Cambridge University spin-off Storm Therapeutics has secured £12 million in series 'A' funding to advance its work on targeting enzymes that modify RNA to generate novel cancer therapeutics.

Cambridge University spin-off Storm Therapeutics has secured £12 million in series ‘A’ funding to advance its work on targeting enzymes that modify RNA to generate novel cancer therapeutics.

RNA is the template of all protein synthesis and has key regulatory functions in the cell.
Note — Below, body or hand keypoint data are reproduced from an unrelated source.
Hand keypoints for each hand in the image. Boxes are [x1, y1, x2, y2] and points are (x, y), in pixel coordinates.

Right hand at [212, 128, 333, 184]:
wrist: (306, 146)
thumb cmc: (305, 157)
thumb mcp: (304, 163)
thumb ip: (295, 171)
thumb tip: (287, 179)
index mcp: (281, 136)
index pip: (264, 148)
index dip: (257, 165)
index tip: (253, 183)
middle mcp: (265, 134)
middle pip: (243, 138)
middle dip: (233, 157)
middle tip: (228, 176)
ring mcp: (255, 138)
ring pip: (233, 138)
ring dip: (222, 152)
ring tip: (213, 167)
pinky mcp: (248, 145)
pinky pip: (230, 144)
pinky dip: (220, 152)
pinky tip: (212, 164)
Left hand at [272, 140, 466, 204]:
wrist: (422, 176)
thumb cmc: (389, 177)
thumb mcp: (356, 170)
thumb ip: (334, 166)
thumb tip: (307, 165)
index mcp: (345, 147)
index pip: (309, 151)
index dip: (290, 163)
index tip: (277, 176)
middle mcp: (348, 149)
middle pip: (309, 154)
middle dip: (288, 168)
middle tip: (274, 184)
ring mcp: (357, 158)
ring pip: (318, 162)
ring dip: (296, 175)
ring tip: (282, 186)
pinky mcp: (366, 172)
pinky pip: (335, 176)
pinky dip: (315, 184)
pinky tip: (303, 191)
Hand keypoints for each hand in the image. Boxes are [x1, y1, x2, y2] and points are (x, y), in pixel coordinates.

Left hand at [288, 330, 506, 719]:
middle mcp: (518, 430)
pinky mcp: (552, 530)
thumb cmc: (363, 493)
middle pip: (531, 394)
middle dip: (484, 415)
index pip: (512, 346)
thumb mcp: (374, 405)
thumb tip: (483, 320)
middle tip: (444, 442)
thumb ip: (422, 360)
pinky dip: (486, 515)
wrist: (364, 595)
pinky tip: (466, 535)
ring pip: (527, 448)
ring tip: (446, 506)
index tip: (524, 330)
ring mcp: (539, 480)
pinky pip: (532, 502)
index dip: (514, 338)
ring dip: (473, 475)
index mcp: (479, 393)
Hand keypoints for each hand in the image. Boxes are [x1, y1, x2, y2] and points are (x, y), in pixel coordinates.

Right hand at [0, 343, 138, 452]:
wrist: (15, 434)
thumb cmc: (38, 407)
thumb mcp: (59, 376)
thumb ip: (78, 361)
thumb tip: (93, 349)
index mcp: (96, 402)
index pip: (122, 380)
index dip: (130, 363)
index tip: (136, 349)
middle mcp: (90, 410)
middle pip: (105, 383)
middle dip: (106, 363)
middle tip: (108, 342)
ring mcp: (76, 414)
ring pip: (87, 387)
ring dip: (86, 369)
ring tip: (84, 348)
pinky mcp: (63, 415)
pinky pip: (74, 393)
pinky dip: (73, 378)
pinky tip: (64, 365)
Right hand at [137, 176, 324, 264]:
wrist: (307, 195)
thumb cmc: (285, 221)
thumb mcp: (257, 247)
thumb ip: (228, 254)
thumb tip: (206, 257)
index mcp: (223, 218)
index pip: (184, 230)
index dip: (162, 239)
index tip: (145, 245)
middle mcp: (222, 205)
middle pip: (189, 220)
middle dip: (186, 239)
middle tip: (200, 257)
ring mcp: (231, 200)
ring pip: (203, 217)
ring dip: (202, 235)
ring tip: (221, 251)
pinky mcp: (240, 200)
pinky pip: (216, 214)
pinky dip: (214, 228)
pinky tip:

But there is a growing understanding that its modification also plays a key role in the development of cancer, and thus offers a novel therapeutic target for potential treatment.

Storm was created to commercialise the ground-breaking work of its founders, Professor Tony Kouzarides and Professor Eric Miska, who identified certain RNA-modifying enzymes against which the firm now intends to develop therapeutics, using intellectual property licensed from Cambridge Enterprise (the commercialisation arm of the University of Cambridge).

The funding, from investors Imperial Innovations, Cambridge Innovation Capital, Merck Ventures and Pfizer Venture Investments, will be used to identify small molecule modulators of these novel targets in RNA modification pathways and develop them into new classes of anti-cancer treatments.

“The work that our research groups are undertaking on non-coding RNA and the enzymes that modify this RNA is giving us incredibly interesting insights into how gene expression can be modified at a cellular level. The funding and support that Storm Therapeutics has received from its investors will allow the development of these insights into a new class of therapeutics ready to be taken into clinical trials,” noted Professors Kouzarides and Miska.